Section 7 [Validation]. Symantec appears to meet the minimum requirements for subscriber verification, as follows:

* Email: From CPS section 3.2.2: “Where a domain name or e-mail address is included in the certificate Symantec authenticates the Organization’s right to use that domain name either as a fully qualified Domain name or an e-mail domain.” Email certificates may be Class 1, 2, or 3. All must at least meet the requirements of Class 1. For Class 1 certs CPS section 3.2.3 says: “No identity authentication. There is a limited confirmation of the Subscriber’s e-mail address by requiring the Subscriber to be able to answer an e-mail to that address.”

* SSL: According to CPS section 1.4.1 only Class 3 certificates issued to organizations can be used for SSL and Code Signing. Additionally high assurance with extended validation certificates are Class 3 certificates issued by Symantec in conformance with the Guidelines for Extended Validation Certificates. According to CPS section 3.2.2 Symantec verifies that the organization has the right to use the domain name to be included in the certificate.

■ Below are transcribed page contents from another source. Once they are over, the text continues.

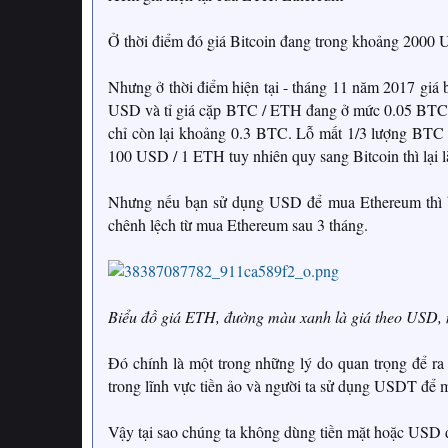
Ở thời điểm đó giá Bitcoin đang trong khoảng 200
Nhưng ở thời điểm hiện tại - tháng 11 năm 2017 giá
USD và tỉ giá cặp BTC / ETH đang ở mức 0.05 BTC /
chỉ còn lại khoảng 0.3 BTC. Lỗ mất 1/3 lượng BTC mặ
100 USD / 1 ETH tuy nhiên quy sang Bitcoin thì lại là
Nhưng nếu bạn sử dụng USD để mua Ethereum thì bạn
chênh lệch từ mua Ethereum sau 3 tháng.
Biểu đồ giá ETH, đường màu xanh là giá theo USD, m
Đó chính là một trong những lý do quan trọng để ra
trong lĩnh vực tiền ảo và người ta sử dụng USDT để m
Vậy tại sao chúng ta không dùng tiền mặt hoặc USD 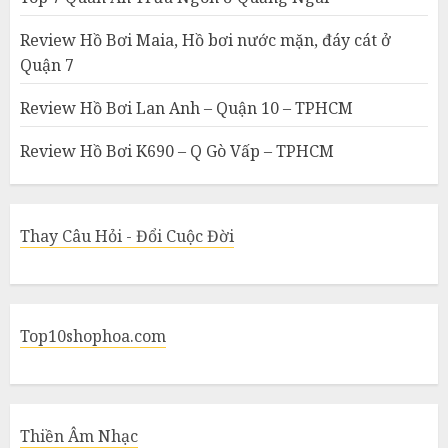
Review Hồ Bơi Maia, Hồ bơi nước mặn, đáy cát ở
Quận 7
Review Hồ Bơi Lan Anh – Quận 10 – TPHCM
Review Hồ Bơi K690 – Q Gò Vấp – TPHCM
Thay Câu Hỏi - Đổi Cuộc Đời
Top10shophoa.com
Thiền Âm Nhạc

* Code: According to CPS section 1.4.1 Organizational Certificates are issued to organizations after authentication that the Organization legally exists and that other Organization attributes included in the certificate are authenticated e.g. ownership of an Internet or e-mail domain. Further information is provided in CPS section 3.2.2 regarding the use of third party identity proofing services and other methods to confirm organizational existence, and the use of telephone or postal mail to confirm the authorization of the certificate subscriber to submit the application on behalf of the organization.

Section 18 [Certificate Hierarchy]
This root has internally-operated intermediate certificates. 

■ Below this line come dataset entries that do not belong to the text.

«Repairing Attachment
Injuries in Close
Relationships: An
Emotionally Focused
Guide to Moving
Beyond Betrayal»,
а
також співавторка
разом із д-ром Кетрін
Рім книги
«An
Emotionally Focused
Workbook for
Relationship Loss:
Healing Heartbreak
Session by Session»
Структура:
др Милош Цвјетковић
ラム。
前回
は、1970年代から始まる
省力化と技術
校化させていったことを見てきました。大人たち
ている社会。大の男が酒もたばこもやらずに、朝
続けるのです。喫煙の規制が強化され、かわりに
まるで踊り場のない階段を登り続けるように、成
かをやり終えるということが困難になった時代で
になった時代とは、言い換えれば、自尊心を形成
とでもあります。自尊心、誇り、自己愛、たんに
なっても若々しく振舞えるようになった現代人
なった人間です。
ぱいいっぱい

* EV Policy OID: 2.16.840.1.113733.1.7.23.6

* CRL: 
http://crl.ws.symantec.com/universal-root.crl
http://EVSecureSHA256-crl.ws.symantec.com/EVSecureSHA256.crl
CPS Appendix B1, Section 26: For EV Certificates: 
 (A) CRLs are be updated and reissued at least every seven (7) days, and the nextUpdate field value SHALL NOT be more than ten (10) days; 
 
* OCSP
http://ocsp.ws.symantec.com
http://EVSecureSHA256-ocsp.ws.symantec.com
CPS Appendix B1, Section 26: For EV Certificates: 
 (B) Symantec’s Online Certificate Status Protocol (OCSP) is updated at least every four (4) days, and with a maximum expiration time of ten (10) days 

Sections 11-14 [Audit]. 
Symantec is audited according to the WebTust CA and WebTrust EV criteria, and audit statements are posted on the webtrust.org website.
 https://cert.webtrust.org/ViewSeal?id=304

Based on this assessment I intend to approve this request to enable EV treatment for the “VeriSign Universal Root Certification Authority” root certificate.

Comment 28

[Kathleen Wilson]

As per the summary in Comment #27, and on behalf of Mozilla I approve this request from Symantec to enable EV treatment for the following root certificate:

** “VeriSign Universal Root Certification Authority”, enable EV.

I will file the PSM bug for the actual changes.

Comment 29

[Kathleen Wilson]

I have filed bug #872288 against PSM for the actual changes.